→ **What you are asked to do**: Exactly reproduce the lines of the listing below from the one containing "Picture 1: Row" through the one containing "Picture 2: The". Skip the images.

→ **Given data**:
* * *
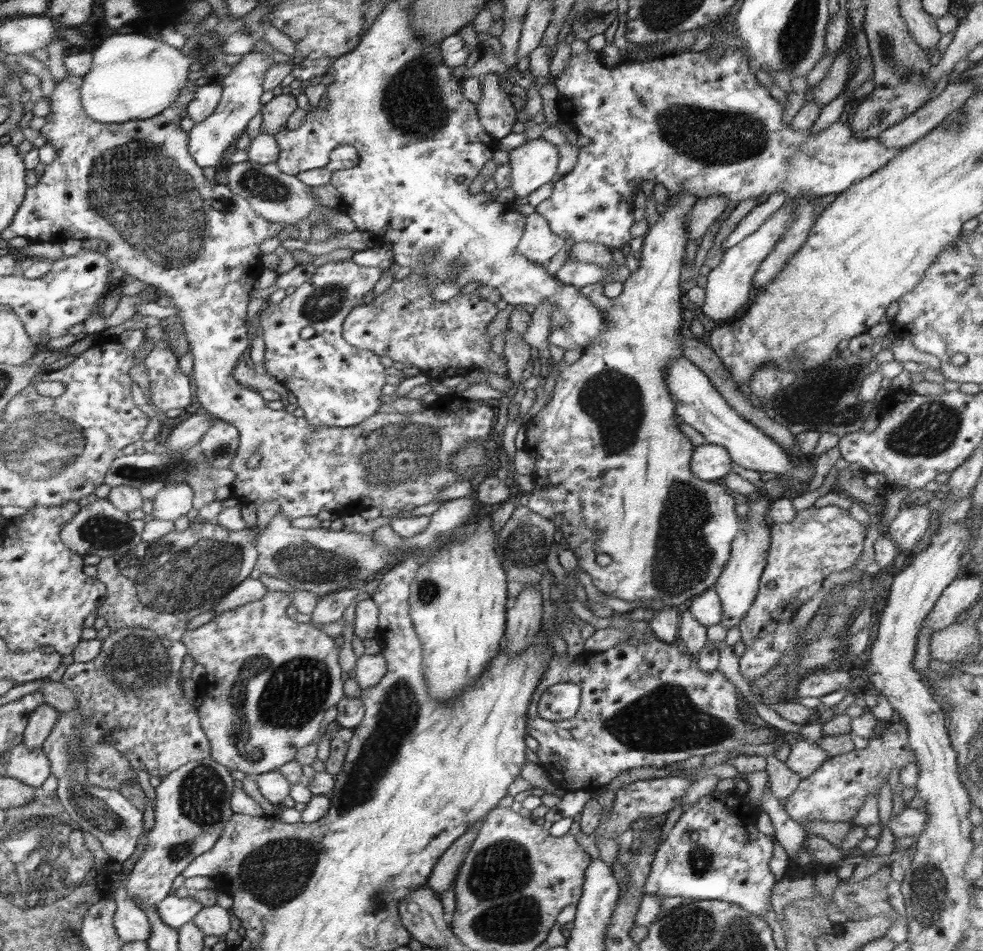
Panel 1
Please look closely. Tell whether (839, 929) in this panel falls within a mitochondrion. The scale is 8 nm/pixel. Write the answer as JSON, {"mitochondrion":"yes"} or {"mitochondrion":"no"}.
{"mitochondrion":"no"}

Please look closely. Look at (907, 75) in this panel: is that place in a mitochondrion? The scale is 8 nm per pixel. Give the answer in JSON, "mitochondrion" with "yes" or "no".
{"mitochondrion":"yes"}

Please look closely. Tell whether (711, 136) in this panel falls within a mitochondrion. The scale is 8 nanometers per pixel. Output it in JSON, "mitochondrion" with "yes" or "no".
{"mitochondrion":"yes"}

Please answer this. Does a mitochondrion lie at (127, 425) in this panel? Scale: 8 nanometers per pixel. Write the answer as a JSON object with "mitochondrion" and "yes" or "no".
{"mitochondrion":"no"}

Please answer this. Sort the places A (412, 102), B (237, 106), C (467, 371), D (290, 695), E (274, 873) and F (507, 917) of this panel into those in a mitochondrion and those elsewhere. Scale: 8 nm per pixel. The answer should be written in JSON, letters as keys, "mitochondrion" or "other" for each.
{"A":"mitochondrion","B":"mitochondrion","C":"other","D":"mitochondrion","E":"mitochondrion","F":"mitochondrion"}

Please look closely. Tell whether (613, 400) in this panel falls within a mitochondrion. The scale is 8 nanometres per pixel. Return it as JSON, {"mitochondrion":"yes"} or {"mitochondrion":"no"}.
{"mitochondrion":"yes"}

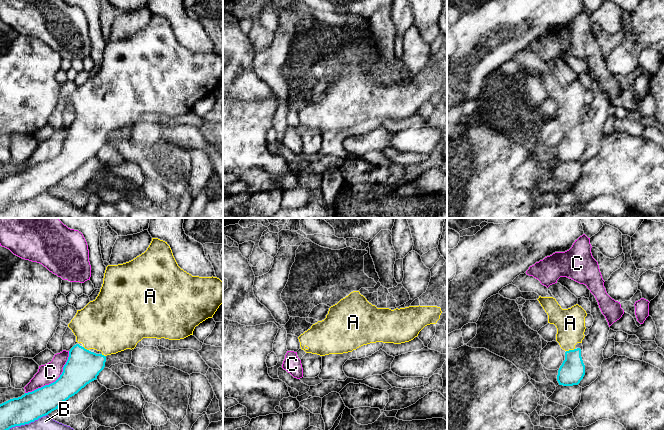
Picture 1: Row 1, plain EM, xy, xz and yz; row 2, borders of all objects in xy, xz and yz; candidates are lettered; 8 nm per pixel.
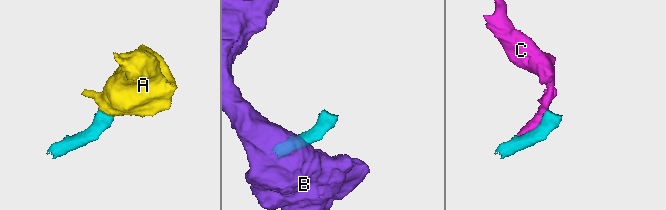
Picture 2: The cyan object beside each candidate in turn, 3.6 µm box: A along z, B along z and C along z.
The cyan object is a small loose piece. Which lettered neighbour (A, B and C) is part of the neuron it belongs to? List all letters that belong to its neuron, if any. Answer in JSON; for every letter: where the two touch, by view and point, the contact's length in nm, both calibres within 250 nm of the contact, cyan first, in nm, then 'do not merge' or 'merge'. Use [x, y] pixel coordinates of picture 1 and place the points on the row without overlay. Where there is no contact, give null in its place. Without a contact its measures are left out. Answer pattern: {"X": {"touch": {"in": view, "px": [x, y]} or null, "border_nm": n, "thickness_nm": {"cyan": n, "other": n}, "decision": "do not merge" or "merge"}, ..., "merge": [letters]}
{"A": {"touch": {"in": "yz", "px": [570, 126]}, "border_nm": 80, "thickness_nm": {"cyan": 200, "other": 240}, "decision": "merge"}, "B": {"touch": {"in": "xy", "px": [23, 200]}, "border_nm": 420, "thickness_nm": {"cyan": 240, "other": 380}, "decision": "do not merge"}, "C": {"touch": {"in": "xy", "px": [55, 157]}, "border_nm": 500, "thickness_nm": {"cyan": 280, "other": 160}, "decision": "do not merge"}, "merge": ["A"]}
* * *
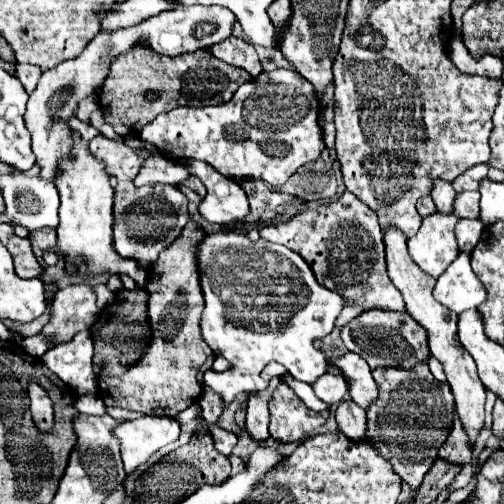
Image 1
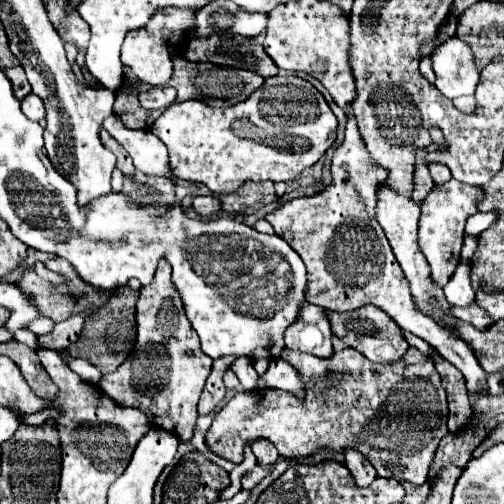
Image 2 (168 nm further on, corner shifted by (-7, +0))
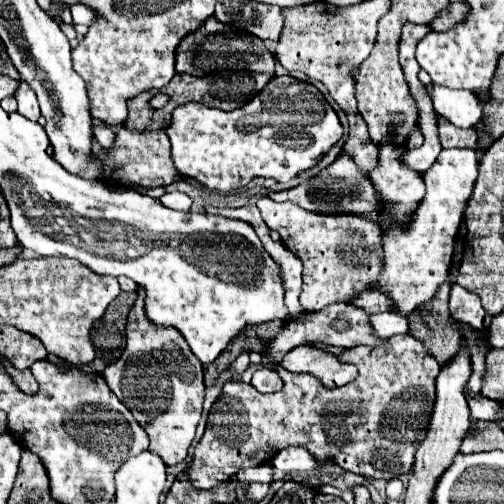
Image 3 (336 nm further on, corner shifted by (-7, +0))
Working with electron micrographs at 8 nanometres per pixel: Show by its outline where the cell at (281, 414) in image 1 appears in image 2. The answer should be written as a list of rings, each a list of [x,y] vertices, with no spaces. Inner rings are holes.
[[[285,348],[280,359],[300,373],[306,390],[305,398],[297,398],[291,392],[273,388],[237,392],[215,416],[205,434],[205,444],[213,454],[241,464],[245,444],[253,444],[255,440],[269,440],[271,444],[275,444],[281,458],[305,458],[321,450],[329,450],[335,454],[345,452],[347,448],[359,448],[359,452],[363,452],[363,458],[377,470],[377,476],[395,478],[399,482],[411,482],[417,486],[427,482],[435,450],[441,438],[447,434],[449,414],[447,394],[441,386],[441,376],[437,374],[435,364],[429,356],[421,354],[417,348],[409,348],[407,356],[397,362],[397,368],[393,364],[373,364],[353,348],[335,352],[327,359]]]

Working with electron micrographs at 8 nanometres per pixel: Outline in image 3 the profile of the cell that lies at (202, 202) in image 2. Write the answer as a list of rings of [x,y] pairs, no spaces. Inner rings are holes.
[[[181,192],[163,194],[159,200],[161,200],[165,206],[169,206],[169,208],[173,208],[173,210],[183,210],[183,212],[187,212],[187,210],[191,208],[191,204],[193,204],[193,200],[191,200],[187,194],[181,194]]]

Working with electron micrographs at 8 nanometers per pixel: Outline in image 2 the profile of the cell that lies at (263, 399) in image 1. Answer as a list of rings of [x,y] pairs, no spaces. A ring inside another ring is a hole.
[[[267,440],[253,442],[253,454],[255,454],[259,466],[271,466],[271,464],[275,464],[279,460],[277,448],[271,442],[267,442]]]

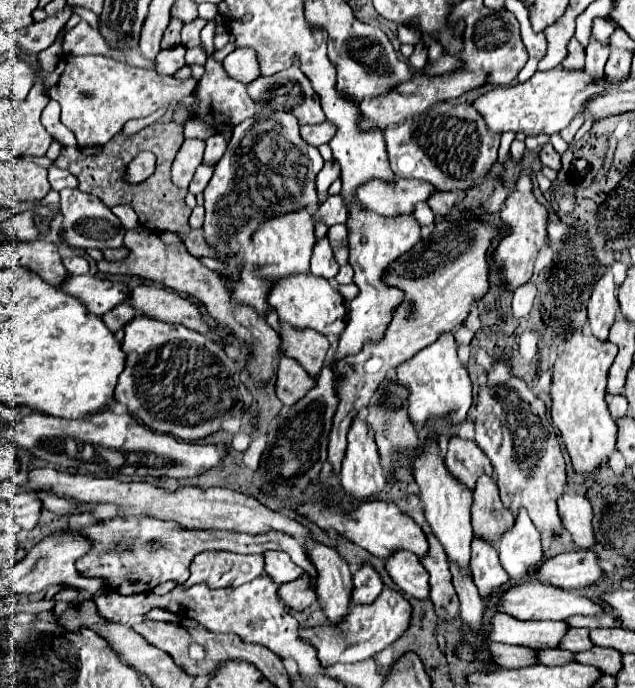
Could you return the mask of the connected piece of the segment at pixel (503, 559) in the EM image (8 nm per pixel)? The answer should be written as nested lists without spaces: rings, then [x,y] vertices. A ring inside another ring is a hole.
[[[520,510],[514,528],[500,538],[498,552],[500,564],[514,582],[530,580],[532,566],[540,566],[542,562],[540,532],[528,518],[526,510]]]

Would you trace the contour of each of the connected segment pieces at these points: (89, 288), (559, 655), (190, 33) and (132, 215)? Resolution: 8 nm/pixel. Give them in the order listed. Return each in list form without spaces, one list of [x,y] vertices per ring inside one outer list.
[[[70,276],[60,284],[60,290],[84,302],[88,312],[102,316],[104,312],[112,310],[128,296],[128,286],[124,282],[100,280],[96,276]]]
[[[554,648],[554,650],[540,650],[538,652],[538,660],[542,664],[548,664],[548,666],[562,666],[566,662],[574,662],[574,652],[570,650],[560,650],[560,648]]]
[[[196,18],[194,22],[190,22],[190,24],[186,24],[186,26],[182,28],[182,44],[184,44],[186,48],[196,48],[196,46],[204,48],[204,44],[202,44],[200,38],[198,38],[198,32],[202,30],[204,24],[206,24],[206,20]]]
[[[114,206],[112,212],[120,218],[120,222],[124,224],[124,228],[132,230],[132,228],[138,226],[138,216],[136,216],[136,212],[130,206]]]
* * *
→ **Output of the exercise**:
Picture 1: Row 1, plain EM, xy, xz and yz; row 2, borders of all objects in xy, xz and yz; candidates are lettered; 8 nm per pixel.
Picture 2: The cyan object beside each candidate in turn, 3.6 µm box: A along z, B along z and C along z.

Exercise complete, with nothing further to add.